Information supplied:

————————

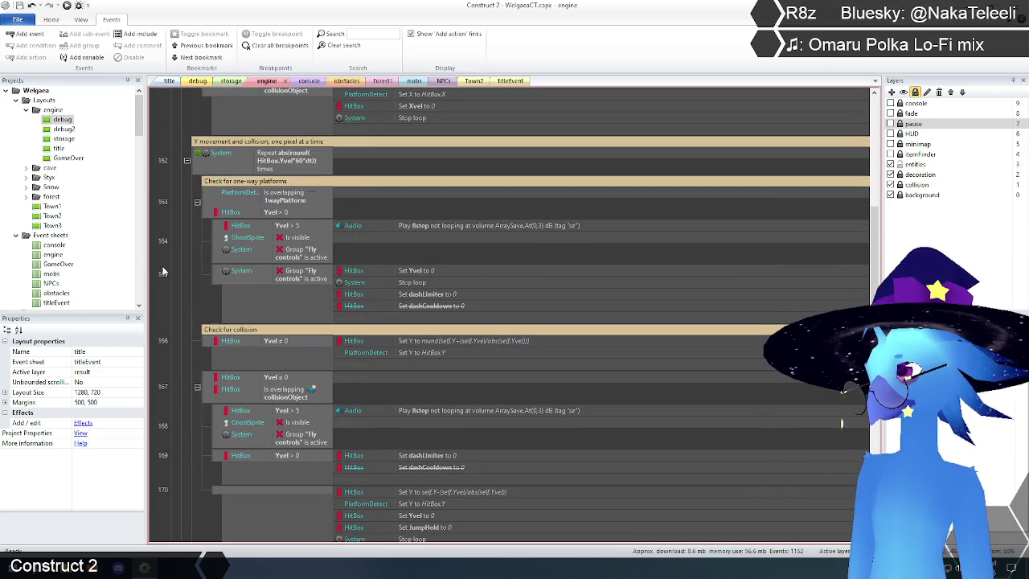
scroll(163, 272, "down", 10)
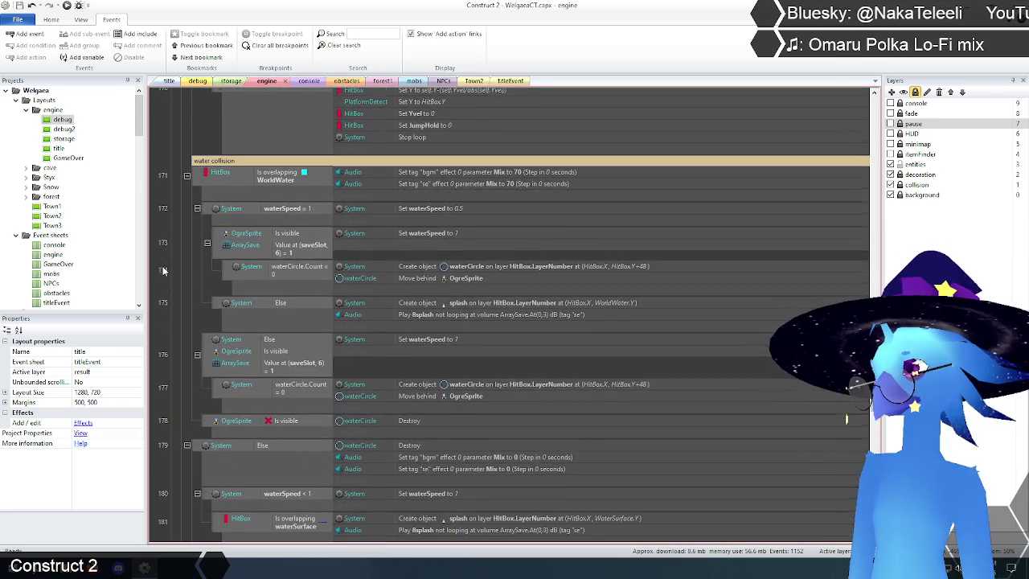
scroll(162, 271, "down", 2)
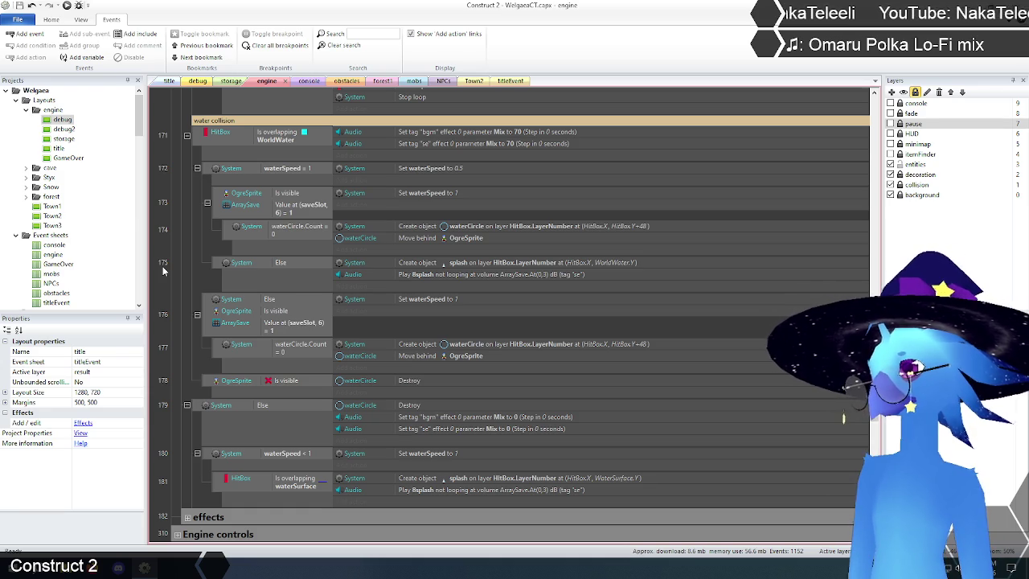
left_click(446, 265)
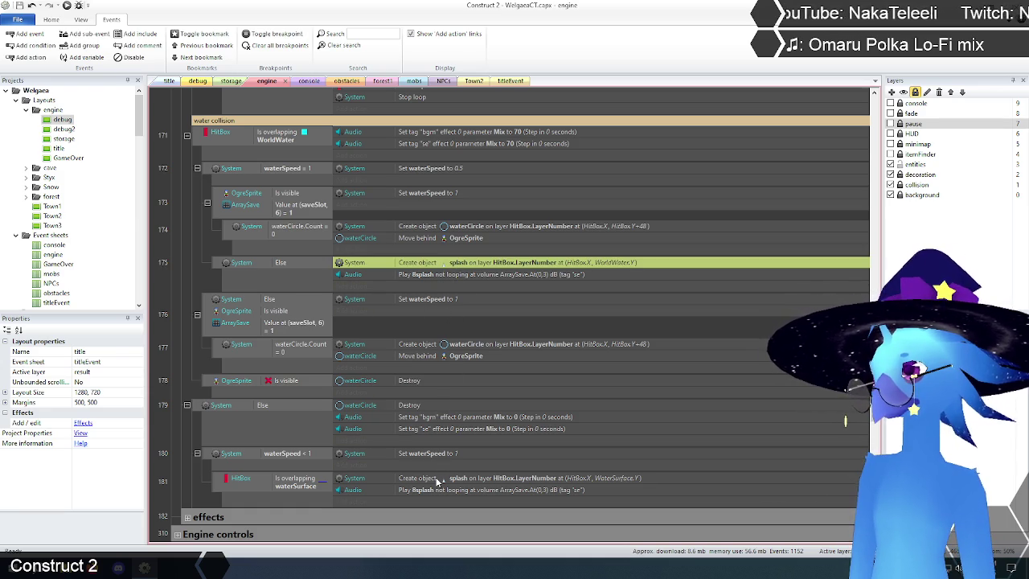
left_click(438, 481)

————————

What is required:
Could you give back the full listing word for word, leaving out the images?

Exercise output:
scroll(163, 272, "down", 10)
scroll(162, 271, "down", 2)
left_click(446, 265)
left_click(438, 481)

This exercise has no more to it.